Roger Scruton, an English philosopher, has recently published a book formed from the Gifford Lectures he gave at St Andrews University, Scotland, in 2010. He adresses the question of the existence of God in what I think is a highly pertinent way - the posited absence of God being not a triumph of humanity but rather modern man's most tragic crisis of meaning... a meta-crisis! He explores what most people admit to be a gradual destruction of man in our society and argues that this is, through being a destruction of man, also a gradual loss of our natural discovery of God.
"Roger Scruton explores the place of God in a disenchanted world. His argument is a response to the atheist culture that is now growing around us, and also a defence of human uniqueness. He rebuts the claim there is no meaning or purpose in the natural world, and argues that the sacred and the transcendental are “real presences”, through which human beings come to know themselves and to find both their freedom and their redemption.

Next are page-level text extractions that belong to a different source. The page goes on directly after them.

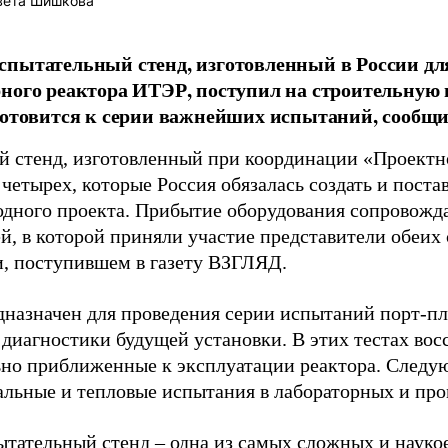
вета Шишкова
пытательный стенд, изготовленный в России дл
ного реактора ИТЭР, поступил на строительную
готовится к серии важнейших испытаний, сообщи
й стенд, изготовленный при координации «Проектн
четырех, которые Россия обязалась создать и поста
дного проекта. Прибытие оборудования сопровожд
, в которой приняли участие представители обеих 
, поступившем в газету ВЗГЛЯД.
дназначен для проведения серии испытаний порт-п
диагностики будущей установки. В этих тестах вос
но приближенные к эксплуатации реактора. Следу
льные и тепловые испытания в лабораторных и п
ытательный стенд – одна из самых сложных и науко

In the human face we find a paradigm of meaning. And from this experience, Scruton argues, we both construct the face of the world, and adress the face of God. We find in the face both the proof of our freedom and the mark of self-conciousness. One of the motivations of the atheist culture is to escape from the eye of judgement. You escape from the eye of judgement by blotting out the face: and this, Scruton argues, is the most disturbing aspect of the times in which we live. In his wide-ranging argument Scruton explains the growing sense of destruction that we feel, as the habits of pleasure seeking and consumerism deface the world. His book defends a consecrated world against the habit of deconsecration, and offers a vision of the religious way of life in a time of trial."